= WHAT IS NEEDED =
Copy out each line containing "evenodd" from the entries below.

===== DATA TO EXAMINE =====

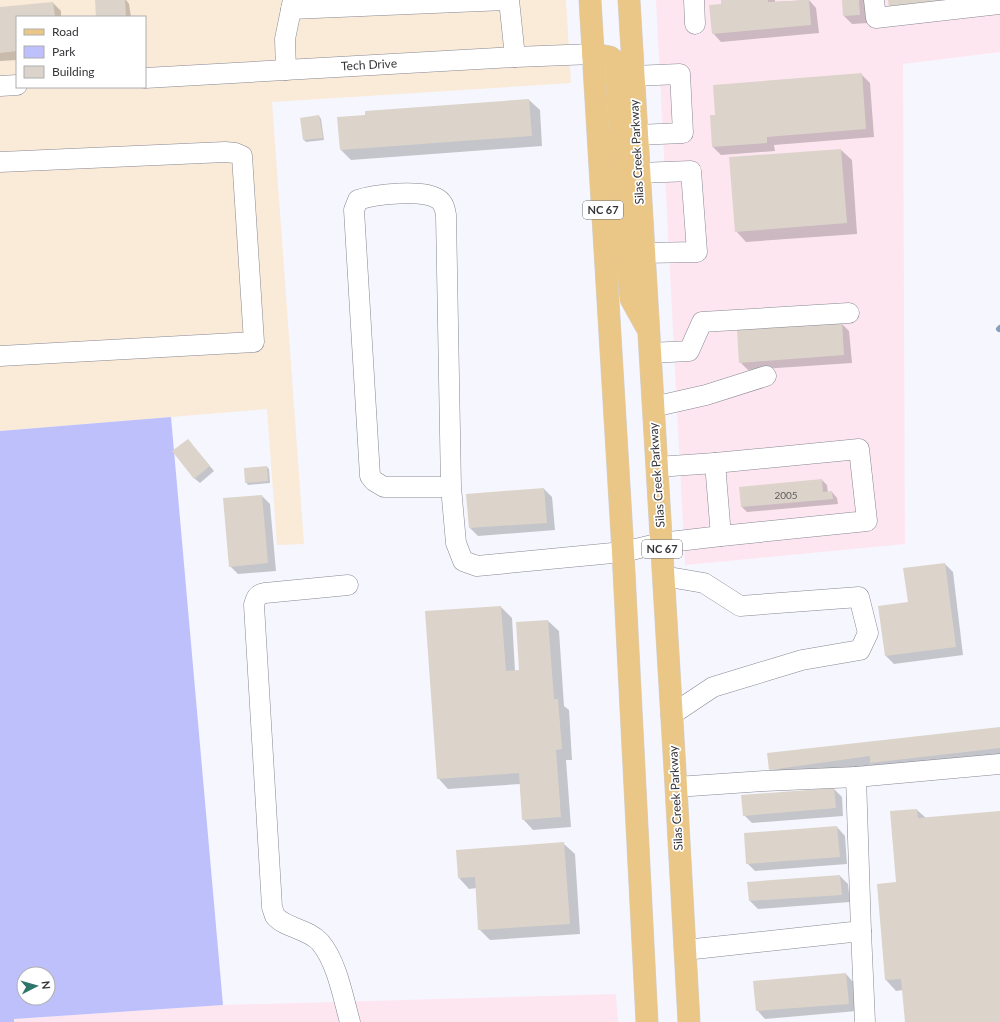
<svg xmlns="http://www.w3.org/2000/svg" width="1000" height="1022" font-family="Lato,sans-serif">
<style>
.commercial{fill:#fee6f1}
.education{fill:#faead8;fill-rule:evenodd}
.green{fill:#bec0fc;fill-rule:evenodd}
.shadow{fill:#0003}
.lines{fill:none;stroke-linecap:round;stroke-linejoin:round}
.stream{stroke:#84a1bd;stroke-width:6}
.building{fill:#dcd4ca}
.minor-casing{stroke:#868792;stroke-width:21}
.major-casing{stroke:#d2d2d3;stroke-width:23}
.minor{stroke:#fff;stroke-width:20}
.major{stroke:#ebc787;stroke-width:22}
.labels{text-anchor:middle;stroke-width:3.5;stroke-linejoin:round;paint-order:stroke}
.number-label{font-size:10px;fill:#5e5c5d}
.shield{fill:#fff;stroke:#717174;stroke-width:1}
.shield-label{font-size:11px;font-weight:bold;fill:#343439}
.street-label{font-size:12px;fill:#343439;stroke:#fff}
</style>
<rect width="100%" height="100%" fill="#f6f6fe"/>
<g class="commercial">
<polygon points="656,0 1000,0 1000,52 903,64 905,544 685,565"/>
<polygon points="616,994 618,1022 14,1022 14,1019 223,1005"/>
</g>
<path class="education" d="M0,0H566L571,83L272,102L304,544L277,545L267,409L0,431ZM17,17H145V87H17Z"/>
<path class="green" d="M171,417L223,1005L14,1019V1022H0V431ZM24,974H48V998H24Z"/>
<g class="shadow">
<polygon points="109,0 126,0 129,4 131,17 97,17"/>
<polygon points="722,0 775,0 775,2 809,0 816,8 819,33 721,42 713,33 722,5"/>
<polygon points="843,0 866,0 868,23 852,24 844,16"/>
<polygon points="53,3 61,11 61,17 17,17 17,60 0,61 0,8"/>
<polygon points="862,75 870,83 874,137 774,145 775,151 721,155 713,147 716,116"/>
<polygon points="529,100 540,110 542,146 351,160 341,150"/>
<polygon points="319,116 321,119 324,140 306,142 304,140 301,119"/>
<polygon points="841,150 852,160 857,234 746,242 736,231 730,158"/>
<polygon points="841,323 849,331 852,363 748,370 740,362"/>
<polygon points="188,440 214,471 200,483 194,478"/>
<polygon points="267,467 269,469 270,483 248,485 246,482"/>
<polygon points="822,480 827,485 828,493 832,492 837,498 838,504 747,512 742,507 740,488"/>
<polygon points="544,489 552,497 555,530 478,536 470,528"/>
<polygon points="262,496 270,504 276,571 238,574 230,566"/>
<polygon points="945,564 953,572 963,655 894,664 886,656 909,603"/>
<polygon points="501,607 512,618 515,671 520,671 548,621 559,631 564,706 569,710 572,760 566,760 571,827 533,830 523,819 520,784 448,789 438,778"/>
<polygon points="1000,728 1000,757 879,771 873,765 778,778 770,770"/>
<polygon points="834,789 842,797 843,816 752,823 744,815"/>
<polygon points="917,810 926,818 1000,813 1000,1022 906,1022 903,990 896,991 886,980 897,883"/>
<polygon points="837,827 845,836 847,864 755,871 747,863"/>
<polygon points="564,844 575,854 580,934 490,940 479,929 477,888 469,889 459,878"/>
<polygon points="840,876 848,884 850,902 758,909 750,901 748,883"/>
<polygon points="846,974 854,983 857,1011 765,1019 757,1010"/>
</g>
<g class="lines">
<polyline class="stream" points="999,329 1000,328"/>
</g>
<g class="building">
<polygon points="95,0 125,0 126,17 96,17"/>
<polygon points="721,0 768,0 768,2 809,0 811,25 712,34 709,5 721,4"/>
<polygon points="842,0 859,0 860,15 843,16"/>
<polygon points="888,0 964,0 889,8"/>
<polygon points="53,2 55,17 17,17 17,51 0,53 0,7"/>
<polygon points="862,73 866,129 767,137 767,143 712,147 710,115 715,115 713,85"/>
<polygon points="529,99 532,136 340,150 337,117 365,115 365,111"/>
<polygon points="319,115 323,138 303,140 300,118"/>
<polygon points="841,149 847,223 735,232 729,157"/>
<polygon points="842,322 844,355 739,363 737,330"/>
<polygon points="188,439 210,466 194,479 172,451"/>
<polygon points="267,466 268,481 245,483 244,468"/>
<polygon points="822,479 823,492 832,491 833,499 741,507 739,487"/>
<polygon points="544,488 547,523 469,528 466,494"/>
<polygon points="262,495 268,563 229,567 223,498"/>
<polygon points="945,563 956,647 885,656 878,606 908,602 903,568"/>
<polygon points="501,606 506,671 519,670 516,622 548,620 554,699 558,699 562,749 556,750 561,817 522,820 519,773 437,779 425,611"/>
<polygon points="1000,727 1000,748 870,763 870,756 769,770 767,753"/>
<polygon points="834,788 836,808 743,816 741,795"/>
<polygon points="917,809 918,818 1000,811 1000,1022 905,1022 901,979 885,980 877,884 896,882 890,811"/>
<polygon points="837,826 840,857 746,864 744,833"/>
<polygon points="564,842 570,924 478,930 475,877 458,878 456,850"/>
<polygon points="840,875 842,895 749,901 747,882"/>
<polygon points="846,973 849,1004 756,1011 753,981"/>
</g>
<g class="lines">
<g class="minor-casing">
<g id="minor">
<polyline points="509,0 515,57"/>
<polyline points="694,0 695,24"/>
<polyline points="874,0 876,18 1000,4"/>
<polyline points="291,9 505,0"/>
<polyline points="286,70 285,39 293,0"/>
<polyline points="633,76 680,74 683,133 636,135"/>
<polyline points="145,78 515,57 593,54"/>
<polyline points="0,86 17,85"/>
<polyline points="0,162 225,152 235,153 242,156 254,342 0,356"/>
<polyline points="639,173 691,171 697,252 644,253"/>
<polyline points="650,353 689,351 702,322 849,313"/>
<polyline points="653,407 706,395 766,376"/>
<polyline points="715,463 859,449 867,521 721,536"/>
<path d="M451,487H384L374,481L370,476L354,210L358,200C375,194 423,189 438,199C444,203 445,209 446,215L451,487L456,543L463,561L477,566L623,552L661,543L721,536L715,463L657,467"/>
<polyline points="663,576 704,583 740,606 859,597 868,633 860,650 802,660 713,687 671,715"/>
<path d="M348,585L265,593C257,594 256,598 254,605L272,907C273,910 274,914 275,916C285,928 308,929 320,942C337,962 343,997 350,1022"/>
<polyline points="856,777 1000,764"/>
<polyline points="676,787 764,781 856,777 861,931 685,950"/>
<polyline points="861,931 865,1022"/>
</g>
</g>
<g class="major-casing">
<g id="major">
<polyline points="590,0 623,552 647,1022"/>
<polyline points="629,0 676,787 689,1022"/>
<polyline points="593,54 610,57 616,62 626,248 631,299 646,326"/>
</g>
</g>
<use href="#minor" class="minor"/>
<use href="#major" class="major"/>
</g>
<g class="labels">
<g class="number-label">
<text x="786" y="499">2005</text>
</g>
<g class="shield">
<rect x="583" y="201" width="40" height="18" rx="3"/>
<rect x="642" y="540" width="40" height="18" rx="3"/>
</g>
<g class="shield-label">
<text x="603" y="214">NC 67</text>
<text x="662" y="553">NC 67</text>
</g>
<g class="street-label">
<text transform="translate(369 65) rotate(-3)" y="4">Tech Drive</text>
<text transform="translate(637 152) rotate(-93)" y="4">Silas Creek Parkway</text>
<text transform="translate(657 475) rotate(-94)" y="4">Silas Creek Parkway</text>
<text transform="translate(676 798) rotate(-93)" y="4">Silas Creek Parkway</text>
</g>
</g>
<rect x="16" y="16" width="130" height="72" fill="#ffffff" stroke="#aeaeb0"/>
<rect x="24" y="29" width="20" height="6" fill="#ebc787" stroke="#aeaeb0"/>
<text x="52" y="36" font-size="12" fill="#343439">Road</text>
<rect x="24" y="46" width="20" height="12" fill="#bec0fc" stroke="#aeaeb0"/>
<text x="52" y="56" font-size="12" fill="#343439">Park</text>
<rect x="24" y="66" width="20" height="12" fill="#dcd4ca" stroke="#aeaeb0"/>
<text x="52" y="76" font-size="12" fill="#343439">Building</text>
<g transform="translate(36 986) rotate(84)"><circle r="19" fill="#ffffff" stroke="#aeaeb0"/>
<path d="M0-3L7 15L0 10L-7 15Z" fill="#2e756c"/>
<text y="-6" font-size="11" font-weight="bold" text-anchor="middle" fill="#343439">N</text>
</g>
</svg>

=====

= YOUR SOLUTION =
.education{fill:#faead8;fill-rule:evenodd}
.green{fill:#bec0fc;fill-rule:evenodd}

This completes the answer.